Reproduce word for word every line from the one containing "High school, School" to the final line of the data below; omit the pictures.

(RECORDS FOR THIS TASK begins)

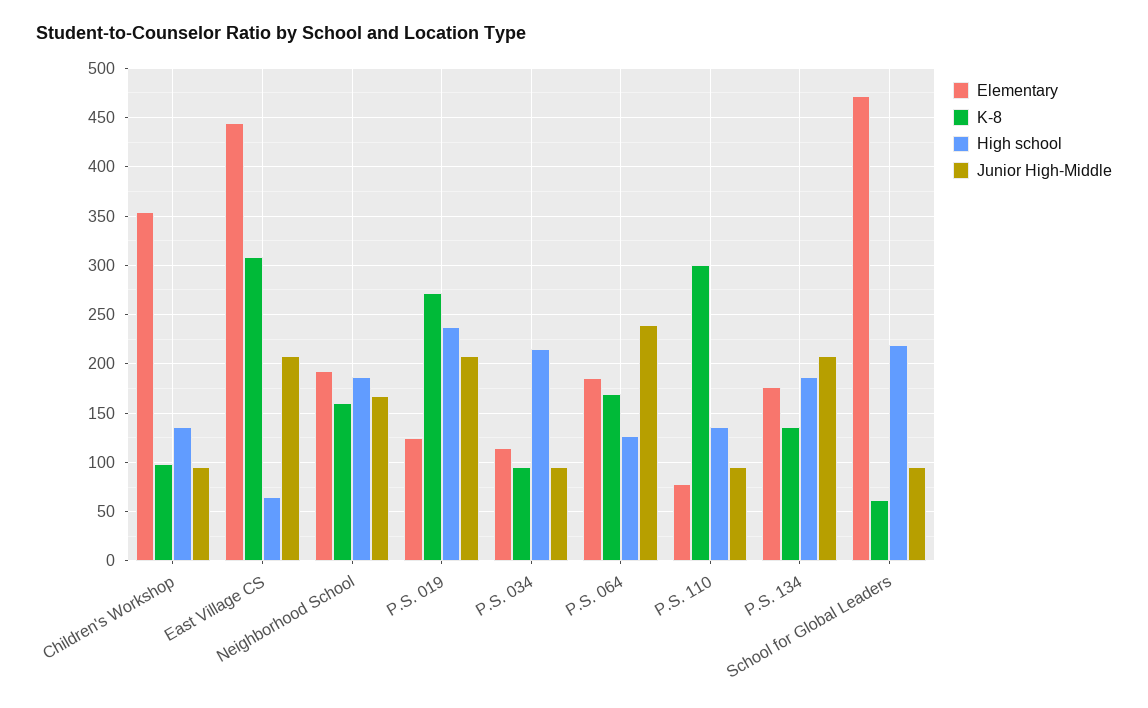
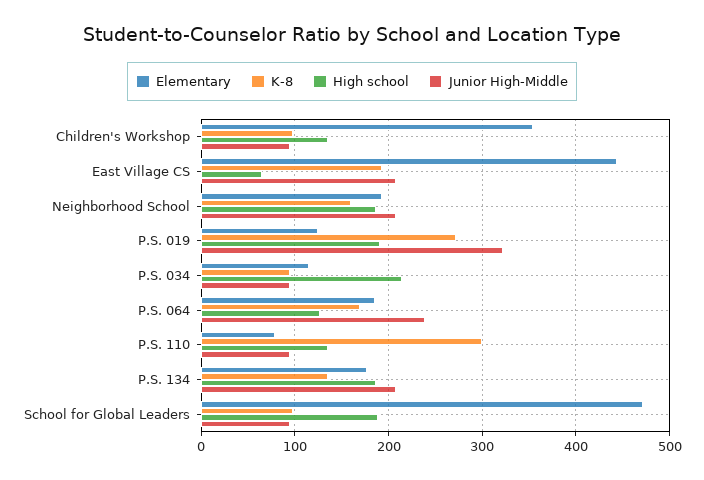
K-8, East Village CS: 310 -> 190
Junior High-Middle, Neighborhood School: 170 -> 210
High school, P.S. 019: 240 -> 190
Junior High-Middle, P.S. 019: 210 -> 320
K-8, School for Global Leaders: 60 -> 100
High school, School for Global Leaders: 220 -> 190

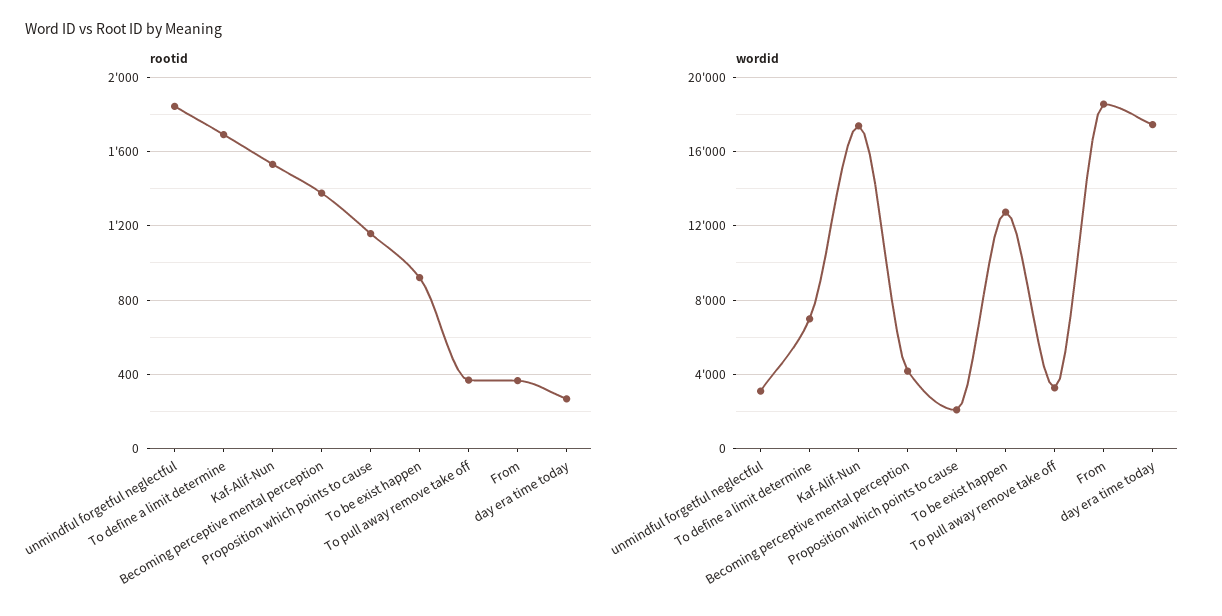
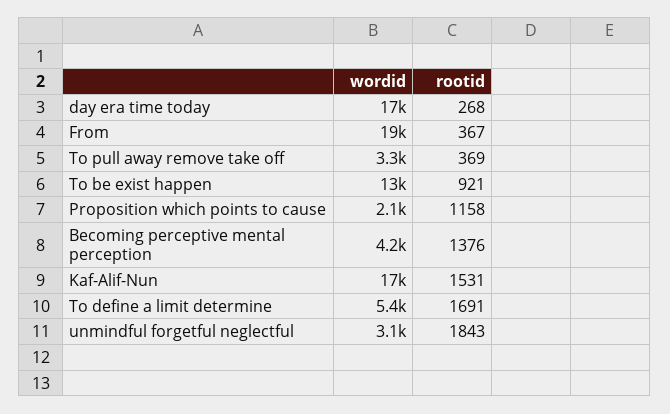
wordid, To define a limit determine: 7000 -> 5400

(RECORDS FOR THIS TASK ends)

▶ _SOLUTION FOR THIS EXERCISE_:
High school, School for Global Leaders: 220 -> 190

wordid, To define a limit determine: 7000 -> 5400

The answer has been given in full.